Expected value of Sleep Powder: (.25 * -1) + (.75 * .33 * 0) + (.75 * .33 * 1) + (.75 * .33 * 2) = 0.4925 extra actions per Sleep Powder use. Not bad.
Compare this to something like Swords Dance. Normally deals 100 damage, for ease.
Turn 1: 0 damage.
Turn 2: 200 damage.
Turn 3: 200 damage.
Turn 4: 200 damage.
Racked up 600 damage instead of 400 across 4 turns. Averages out to 0.5 extra actions over your opponent every turn, in a sense, albeit at a 4 turn commitment. Increases in value beyond that, of course.

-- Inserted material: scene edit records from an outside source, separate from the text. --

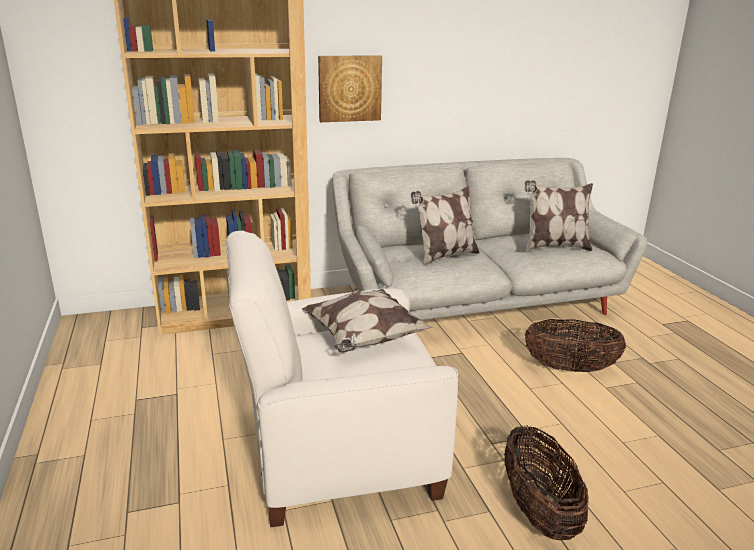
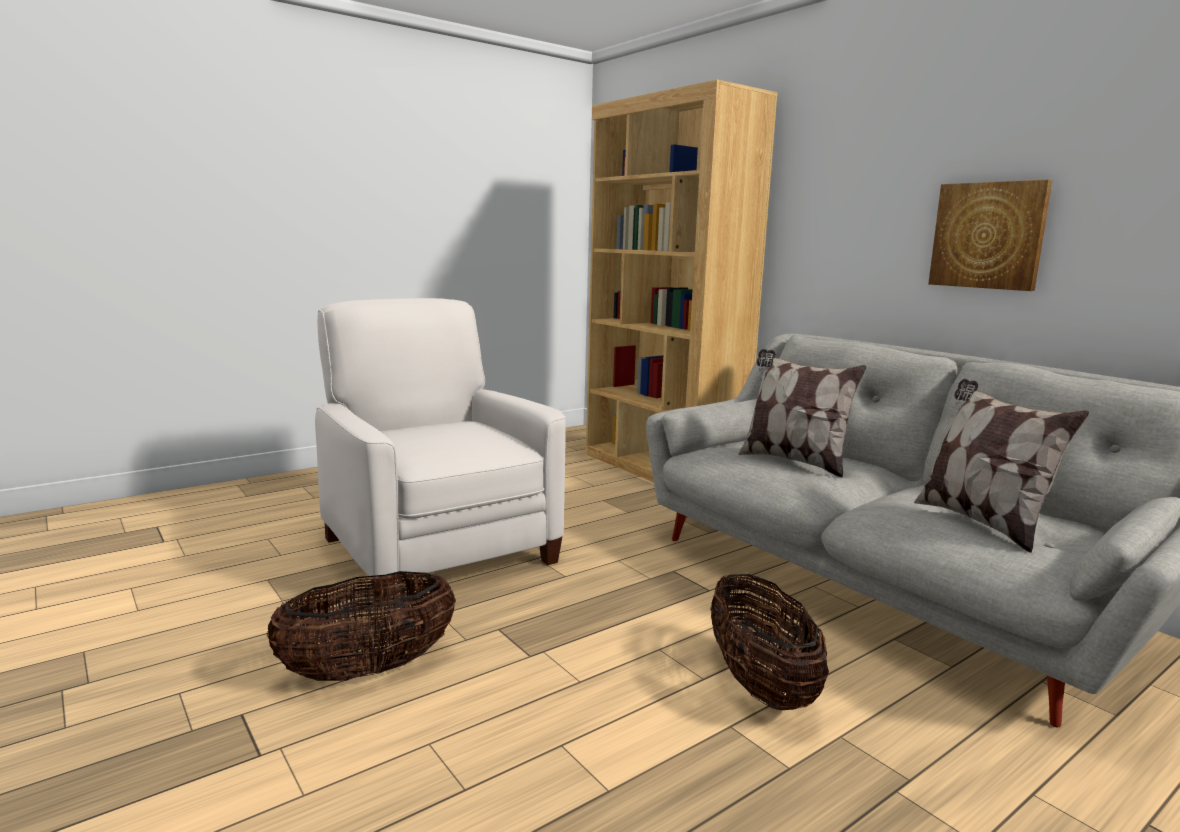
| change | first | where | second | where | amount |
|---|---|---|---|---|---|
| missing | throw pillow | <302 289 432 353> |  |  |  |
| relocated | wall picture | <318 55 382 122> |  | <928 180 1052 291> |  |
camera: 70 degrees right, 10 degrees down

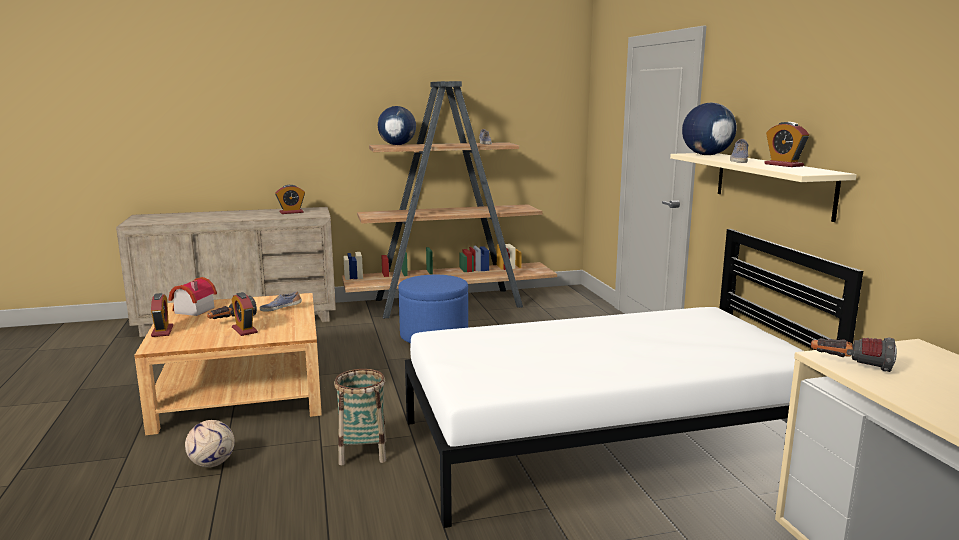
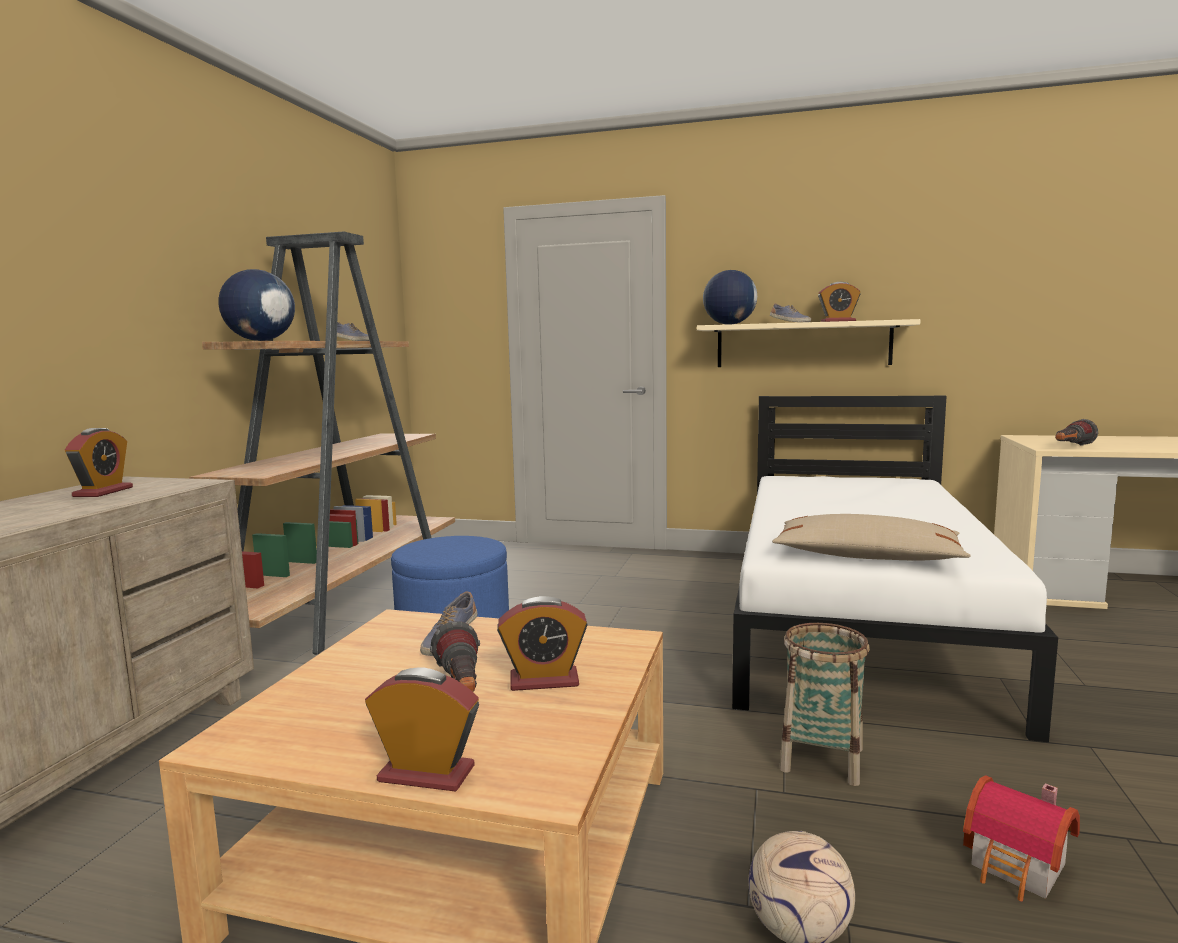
| change | first | where | second | where | amount |
|---|---|---|---|---|---|
| appeared |  |  | throw pillow/sand-coloured | <772 514 971 560> |  |
| relocated | toy house | <169 277 217 316> |  | <963 775 1080 901> |  |
camera: 60 degrees left, 5 degrees down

May be a little more simplistic than reality. Is not a competitive player. Recognizes the power of Swords Dance potentially robbing actions via knockout. Did not acknowledge the momentum swing of an easy switch or Leftovers healing either. Seems relatively okay for Sleep Powder, at least.
Becomes overpowered when things like Spore enter the conversation. Incurs a high stat cost for a reason. Saddled Shiinotic with 405 base stats (with a halfway decent spread). Created more counterplay these days than past days, however: Safety Goggles, Electric Terrain, Misty Terrain, Grass powder immunity, and various abilities. Is that enough? Shrugs. Fights it so rarely, not including that awful 6-star Tera Raid Amoongus.
Suspects some of the reason for the Sleep Clause is for swingyness. Potentially wins on pure luck. Bans moves like Guillotine and Minimize on similar grounds.